Inaccurate Documentation of Skin Impairments in Medical Records
Penalty
Summary
The facility failed to ensure that medical records accurately documented skin impairments for a resident with multiple complex medical diagnoses, including chronic obstructive pulmonary disease, heart failure, atrial fibrillation, and generalized muscle weakness. The resident had several skin conditions, such as arterial ulcers and skin tears, which required specific wound care treatments as ordered by providers. However, a review of the clinical record, Minimum Data Set (MDS), and wound evaluations revealed inconsistencies and omissions in the documentation of these skin impairments, particularly in the discharge summary and instructions provided to the resident's representative. During the resident's stay, multiple provider orders directed staff to perform specific wound care interventions for various wounds on the resident's toes and knee. Despite these orders and ongoing wound care, the discharge summary and transition of care documents did not accurately reflect the resident's current skin conditions at the time of discharge.
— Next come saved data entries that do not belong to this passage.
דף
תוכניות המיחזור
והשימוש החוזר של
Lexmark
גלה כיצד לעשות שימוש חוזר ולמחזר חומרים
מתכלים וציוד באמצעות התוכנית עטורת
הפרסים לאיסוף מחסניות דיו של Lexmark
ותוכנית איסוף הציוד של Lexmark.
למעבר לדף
The resident's representative reported receiving written discharge instructions that did not match the actual status of the wounds, leading to concerns about insufficient communication and incomplete documentation regarding the resident's wound care needs. Interviews with facility staff, including CNAs, RNs, and the DON, confirmed that documentation practices relied on multiple staff members completing different sections of the electronic record, sometimes without re-verifying previously entered information. This process contributed to the omission of critical wound care information in the discharge summary. The facility's own investigation acknowledged that incorrect documentation was submitted on the discharge assessment, and staff interviews highlighted the importance of accurate recordkeeping for continuity of care.